The proposed maps also move the ground under Assemblyman Mike Gatto (D-Silver Lake) so that his home is no longer part of the district that includes Glendale and Burbank.
While La Cañada Flintridge and La Crescenta would be in the same congressional and state Senate districts as Glendale and Burbank, they would be in a different Assembly district — one that also includes Sierra Madre, Azusa and Upland.
Lawmakers affected by the proposals emphasized that the draft maps are not the final word.
“I’m not saying goodbye to anybody yet,” Sherman said. “I think the maps are going to change massively.”
Former Assemblyman Dario Frommer said the redrawn lines could prompt reactions ranging from lawmakers retiring or relocating, to lawsuits alleging that the new maps infringe on the voting rights of minorities.
“This is when the craziness is really going to start,” Frommer said. “I think you are going to see a lot of movement and some retirements. There is also tremendous potential for litigation and that could upset the entire map.”
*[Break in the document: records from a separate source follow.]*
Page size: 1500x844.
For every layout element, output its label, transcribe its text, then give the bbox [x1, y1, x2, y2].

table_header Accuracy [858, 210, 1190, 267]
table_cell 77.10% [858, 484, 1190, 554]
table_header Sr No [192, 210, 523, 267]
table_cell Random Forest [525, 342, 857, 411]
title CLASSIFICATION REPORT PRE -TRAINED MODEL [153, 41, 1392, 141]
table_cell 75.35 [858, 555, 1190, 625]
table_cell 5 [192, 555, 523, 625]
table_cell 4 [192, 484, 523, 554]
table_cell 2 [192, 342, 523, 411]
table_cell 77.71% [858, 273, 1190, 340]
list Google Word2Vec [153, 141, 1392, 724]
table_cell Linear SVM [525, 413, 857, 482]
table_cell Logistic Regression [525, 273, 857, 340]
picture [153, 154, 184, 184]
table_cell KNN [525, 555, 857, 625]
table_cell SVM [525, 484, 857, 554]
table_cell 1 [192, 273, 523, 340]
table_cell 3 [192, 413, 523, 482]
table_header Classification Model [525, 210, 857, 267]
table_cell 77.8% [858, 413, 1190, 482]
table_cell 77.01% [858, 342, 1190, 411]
According to the preliminary maps, Sherman and Howard Berman (D-Valley Village) would live in the same congressional district. Meanwhile, no incumbent lives in a new, heavily Latino congressional district that would include San Fernando, Tujunga, North Hollywood and Van Nuys.
Rep. Adam Schiff (D-Burbank) would represent all of Burbank, Glendale, La Crescenta and La Cañada Flintridge under the proposed map, as well as a string of communities along the Foothill (210) Freeway. But the new district would cut Pasadena, where Schiff has his district office, in half.